**PROBLEM TO SOLVE:** Although the records contain pictures, only their text should be repeated, exactly as it stands.

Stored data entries
═══

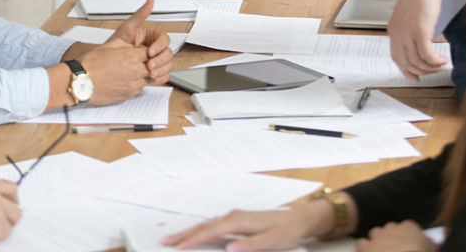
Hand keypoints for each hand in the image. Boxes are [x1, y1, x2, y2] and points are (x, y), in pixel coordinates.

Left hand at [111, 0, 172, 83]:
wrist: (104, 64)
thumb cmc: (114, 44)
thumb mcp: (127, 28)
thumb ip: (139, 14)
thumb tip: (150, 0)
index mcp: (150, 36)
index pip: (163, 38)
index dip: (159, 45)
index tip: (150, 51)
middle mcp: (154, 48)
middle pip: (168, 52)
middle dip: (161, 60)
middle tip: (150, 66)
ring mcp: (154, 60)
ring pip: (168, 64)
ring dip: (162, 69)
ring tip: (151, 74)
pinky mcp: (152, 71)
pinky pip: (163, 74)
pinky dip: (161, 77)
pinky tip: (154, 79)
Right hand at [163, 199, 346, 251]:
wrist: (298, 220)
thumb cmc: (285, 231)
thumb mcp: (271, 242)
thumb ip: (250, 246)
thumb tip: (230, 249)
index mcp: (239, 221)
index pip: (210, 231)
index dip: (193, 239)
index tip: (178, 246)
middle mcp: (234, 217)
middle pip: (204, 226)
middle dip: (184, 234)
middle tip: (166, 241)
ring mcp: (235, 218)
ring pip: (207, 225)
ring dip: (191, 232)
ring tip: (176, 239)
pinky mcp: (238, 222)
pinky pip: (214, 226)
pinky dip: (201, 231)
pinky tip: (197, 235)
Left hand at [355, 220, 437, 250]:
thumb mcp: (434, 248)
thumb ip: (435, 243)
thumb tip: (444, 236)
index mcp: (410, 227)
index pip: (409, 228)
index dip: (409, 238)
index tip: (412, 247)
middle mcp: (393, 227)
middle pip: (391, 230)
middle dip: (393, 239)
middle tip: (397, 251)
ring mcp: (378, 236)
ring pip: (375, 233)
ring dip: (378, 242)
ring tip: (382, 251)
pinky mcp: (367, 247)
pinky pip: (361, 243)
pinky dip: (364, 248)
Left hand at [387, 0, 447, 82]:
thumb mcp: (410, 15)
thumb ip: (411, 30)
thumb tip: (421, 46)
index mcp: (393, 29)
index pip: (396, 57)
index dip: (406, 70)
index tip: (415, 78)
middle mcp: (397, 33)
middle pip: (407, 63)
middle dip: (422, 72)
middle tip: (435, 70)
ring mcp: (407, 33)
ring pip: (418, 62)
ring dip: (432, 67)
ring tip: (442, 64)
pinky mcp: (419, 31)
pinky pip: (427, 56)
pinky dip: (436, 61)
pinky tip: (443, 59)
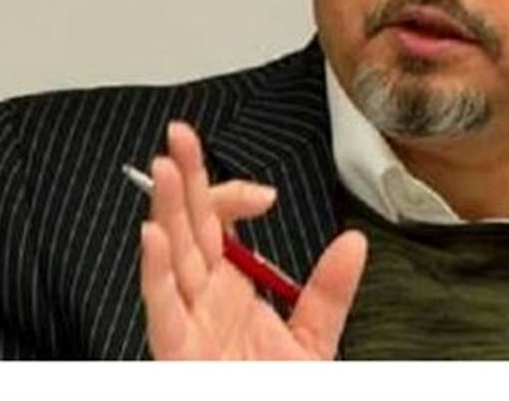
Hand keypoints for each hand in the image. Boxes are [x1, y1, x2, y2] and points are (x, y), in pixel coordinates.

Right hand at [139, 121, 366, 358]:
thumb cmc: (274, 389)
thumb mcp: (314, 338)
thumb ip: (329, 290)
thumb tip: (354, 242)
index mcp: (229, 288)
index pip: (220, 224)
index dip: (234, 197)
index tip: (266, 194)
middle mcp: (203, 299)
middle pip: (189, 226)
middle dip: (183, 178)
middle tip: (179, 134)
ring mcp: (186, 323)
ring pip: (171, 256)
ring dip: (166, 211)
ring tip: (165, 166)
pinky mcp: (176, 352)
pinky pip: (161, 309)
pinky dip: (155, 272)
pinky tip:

═══

**PROBLEM SOLUTION:**
Hand keypoints for each hand in the image. Boxes are [x1, y1, x2, y2] and points are (x, y), in pixel coordinates.

Left hand at [111, 0, 172, 83]:
wrist: (104, 64)
thumb cmc: (114, 44)
thumb mcp: (127, 28)
thumb ip: (139, 14)
thumb tip: (150, 0)
index mcp: (150, 36)
index pip: (163, 38)
index dip: (159, 45)
index tip: (150, 51)
middle mcp: (154, 48)
middle pip: (168, 52)
middle dip: (161, 60)
middle tip: (150, 66)
ring mcp: (154, 60)
ring pip: (168, 64)
ring dip: (162, 69)
ring tip: (151, 74)
pinky mcp: (152, 71)
pinky pip: (163, 74)
pinky dip: (161, 77)
pinky tip: (154, 79)
Right hand at [163, 199, 346, 251]:
wrist: (298, 220)
thumb cmc: (285, 231)
thumb mcp: (271, 242)
thumb ip: (250, 246)
thumb tip: (230, 249)
index mcp: (239, 221)
index pip: (210, 231)
index dip: (193, 239)
index tip: (178, 246)
middle mcp: (234, 217)
middle pip: (204, 226)
middle dip: (184, 234)
middle tip: (166, 241)
ring mcp: (235, 218)
ring pip: (207, 225)
ring dip: (191, 232)
ring tip: (176, 239)
pinky mcp: (238, 222)
pinky pip: (214, 226)
pinky dip: (201, 231)
pinky tip: (197, 235)
Left hand at [355, 220, 437, 250]:
thumb mcp: (434, 248)
thumb ip: (435, 243)
thumb tip: (444, 236)
index mcp: (410, 227)
index pip: (409, 228)
index dip: (409, 238)
index tip: (412, 247)
middle mcp: (393, 227)
middle pip: (391, 230)
middle dip: (393, 239)
middle tip: (397, 251)
ring mcp: (378, 236)
ring pip: (375, 233)
ring dip: (378, 242)
ring tip: (382, 251)
pinky mcp: (367, 247)
pinky pip: (361, 243)
pinky dip: (364, 248)
Left hand at [387, 0, 447, 82]:
thumb mcp: (410, 15)
thumb ip: (411, 30)
thumb tip: (421, 46)
index mcp: (393, 29)
index pip: (396, 57)
index dip: (406, 70)
index tip: (415, 78)
middle mcp: (397, 33)
middle pip: (407, 63)
middle dip: (422, 72)
middle tip: (435, 70)
ring mcp: (407, 33)
ring pip: (418, 62)
ring dip: (432, 67)
ring tip: (442, 64)
pinky mcp: (419, 31)
pinky pip: (427, 56)
pinky dip: (436, 61)
pinky tip: (443, 59)
Hand keypoints for each hand in the image. Boxes are [x1, y1, x2, y2] and points are (x, y), in pixel coordinates.

Right hand at [139, 121, 366, 358]:
thumb cmc: (274, 389)
thumb mcp: (314, 338)
thumb ip: (329, 290)
thumb tip: (354, 242)
index mcp: (229, 288)
index pip: (220, 224)
index dip: (234, 197)
index tip: (266, 194)
middle mcp: (203, 299)
middle pip: (189, 226)
middle dip: (183, 178)
middle tip: (179, 134)
ring mcp: (186, 323)
ring pip: (171, 256)
ring dip: (166, 211)
ring tip: (165, 166)
pinky mcp: (176, 352)
pinky pip: (161, 309)
pinky dip: (155, 272)
pinky tip:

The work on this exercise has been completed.